AVIF accepte la transparence, JPG non. C’est une place que le résultat possède et que l’original n’a jamais utilisée : convertir ne crée pas un fond transparent, cela le rend seulement possible ensuite.
AVIF peut contenir une animation ; un fichier JPG est une image unique. Il en sort un fichier d’une seule image dans un format qui en accepterait davantage.
Les navigateurs actuels lisent AVIF, les anciens non. C’est le moins portable des deux : mieux vaut s’assurer que le destinataire l’accepte avant de l’envoyer.
AVIF est un conteneur, pas un format unique. Ce qui se lit, c’est le codec à l’intérieur — le plus souvent AV1 — et c’est pourquoi deux fichiers de même extension peuvent se comporter différemment sur le même appareil.
GIMP lit aussi bien JPG que AVIF : vous pouvez comparer le résultat à l’original sans second logiciel.
Le résultat est plus lourd que l’original et pas meilleur. JPG a déjà écarté du détail et AVIF enregistre ce qui reste sans en écarter davantage : cela évite une perte supplémentaire, cela n’annule pas la première.

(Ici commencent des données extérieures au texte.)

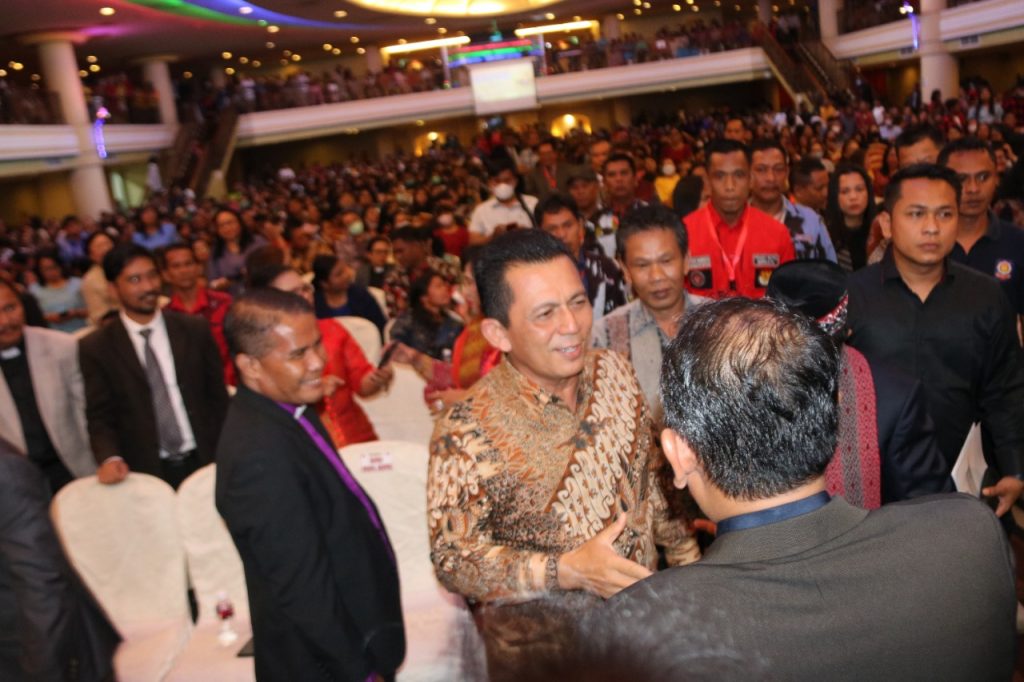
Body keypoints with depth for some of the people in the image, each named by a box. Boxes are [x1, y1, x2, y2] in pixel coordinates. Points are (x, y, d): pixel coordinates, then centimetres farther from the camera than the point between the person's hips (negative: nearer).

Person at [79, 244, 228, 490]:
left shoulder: (196, 330, 2)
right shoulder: (96, 347, -1)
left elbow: (218, 398, 5)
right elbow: (100, 416, -1)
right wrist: (110, 458, -19)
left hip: (204, 463, 1)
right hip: (144, 472, -1)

JPG est le format de Joint Photographic Experts Group, publié en 1992. L’enregistrement se fait sur 8 bits par canal.
AVIF vient de Alliance for Open Media et date de 2019, décrit par AV1 Image File Format. GIMP, Squoosh et ImageMagick le lisent.

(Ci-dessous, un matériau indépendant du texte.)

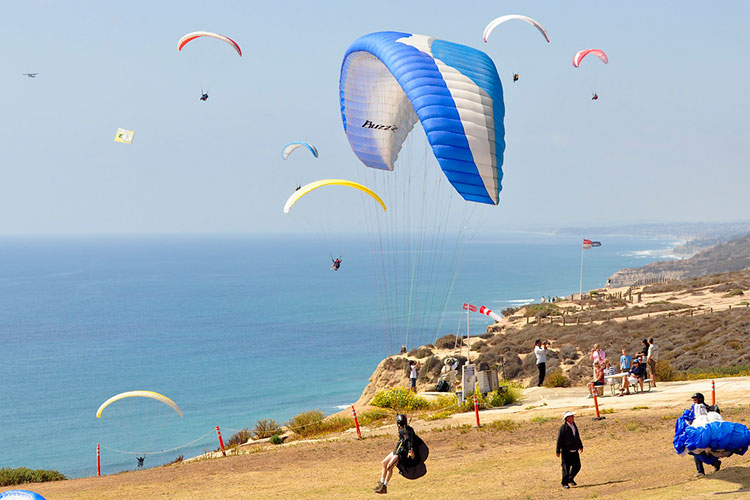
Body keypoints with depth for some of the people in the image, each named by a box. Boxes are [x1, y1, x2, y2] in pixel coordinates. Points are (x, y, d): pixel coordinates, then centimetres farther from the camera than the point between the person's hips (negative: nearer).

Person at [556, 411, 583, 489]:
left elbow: (577, 437, 23)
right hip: (566, 451, -7)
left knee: (577, 466, 6)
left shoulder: (574, 426, 10)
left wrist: (580, 446, 27)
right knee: (566, 467, -1)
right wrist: (558, 451, -13)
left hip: (575, 451, 7)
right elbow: (559, 440, -12)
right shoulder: (563, 427, -12)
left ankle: (570, 479, 27)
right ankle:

JPG a été publié en 1992 et AVIF en 2019. Le plus ancien est en général le fichier le plus sûr à remettre ; le plus récent fait le même travail en moins d’octets.
Non. Cette conversion se fait entièrement dans votre navigateur : le fichier ne quitte donc pas votre appareil. Vous pouvez le vérifier vous-même — ouvrez l’onglet réseau des outils de développement et convertissez quelque chose. Vous verrez la page elle-même et les requêtes de statistiques et de publicité qui financent ce service, et pas une seule qui transporte votre fichier. Le moteur de cette paire précise est jSquash, des versions WebAssembly des codecs d’image de référence ; votre navigateur le télécharge une fois puis le garde en cache.

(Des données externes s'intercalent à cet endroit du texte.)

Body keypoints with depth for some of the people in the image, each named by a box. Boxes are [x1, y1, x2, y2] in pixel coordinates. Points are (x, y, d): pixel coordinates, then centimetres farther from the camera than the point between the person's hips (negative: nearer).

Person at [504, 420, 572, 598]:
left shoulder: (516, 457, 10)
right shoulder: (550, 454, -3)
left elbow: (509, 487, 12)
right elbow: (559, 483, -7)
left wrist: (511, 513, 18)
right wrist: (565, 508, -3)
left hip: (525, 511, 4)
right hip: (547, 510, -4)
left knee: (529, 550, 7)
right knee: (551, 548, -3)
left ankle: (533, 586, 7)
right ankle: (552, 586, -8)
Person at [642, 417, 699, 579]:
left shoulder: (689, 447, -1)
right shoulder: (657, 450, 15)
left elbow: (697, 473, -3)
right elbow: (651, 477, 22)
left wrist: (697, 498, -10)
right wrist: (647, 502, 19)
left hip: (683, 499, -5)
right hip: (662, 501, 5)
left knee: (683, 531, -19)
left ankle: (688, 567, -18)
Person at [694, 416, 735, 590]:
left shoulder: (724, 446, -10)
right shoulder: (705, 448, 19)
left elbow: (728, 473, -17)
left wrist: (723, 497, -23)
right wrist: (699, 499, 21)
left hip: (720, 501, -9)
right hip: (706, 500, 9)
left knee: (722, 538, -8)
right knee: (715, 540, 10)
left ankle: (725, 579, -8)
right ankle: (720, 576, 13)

Oui. Pas de compte, pas de filigrane et pas de quota journalier à dépenser : cela tourne sur votre propre machine, vous pouvez donc revenir autant de fois que vous voulez. Le navigateur traite des fichiers jusqu’à 100 Mo, 100 à la fois. jSquash est téléchargé sur votre machine et s’y exécute, et c’est pourquoi rien n’est compté.
AVIF compresse, des données sont donc perdues. Au réglage par défaut cela ne se voit pas ; pour en être sûr, montez la qualité.
Le résultat est plus lourd que l’original et pas meilleur. JPG a déjà écarté du détail et AVIF enregistre ce qui reste sans en écarter davantage : cela évite une perte supplémentaire, cela n’annule pas la première.
Les navigateurs actuels lisent AVIF, les anciens non. C’est le moins portable des deux : mieux vaut s’assurer que le destinataire l’accepte avant de l’envoyer.
AVIF n’a pas où loger les champs IPTC : légende, crédit et mots-clés et les coordonnées GPS : cela ne dépasse pas le fichier JPG. À vérifier avant de supprimer l’original, et bon à savoir si le but était justement de l’effacer.
Ce que cette page affirme sur JPG et AVIF se vérifie : voici les documents qui le fixent.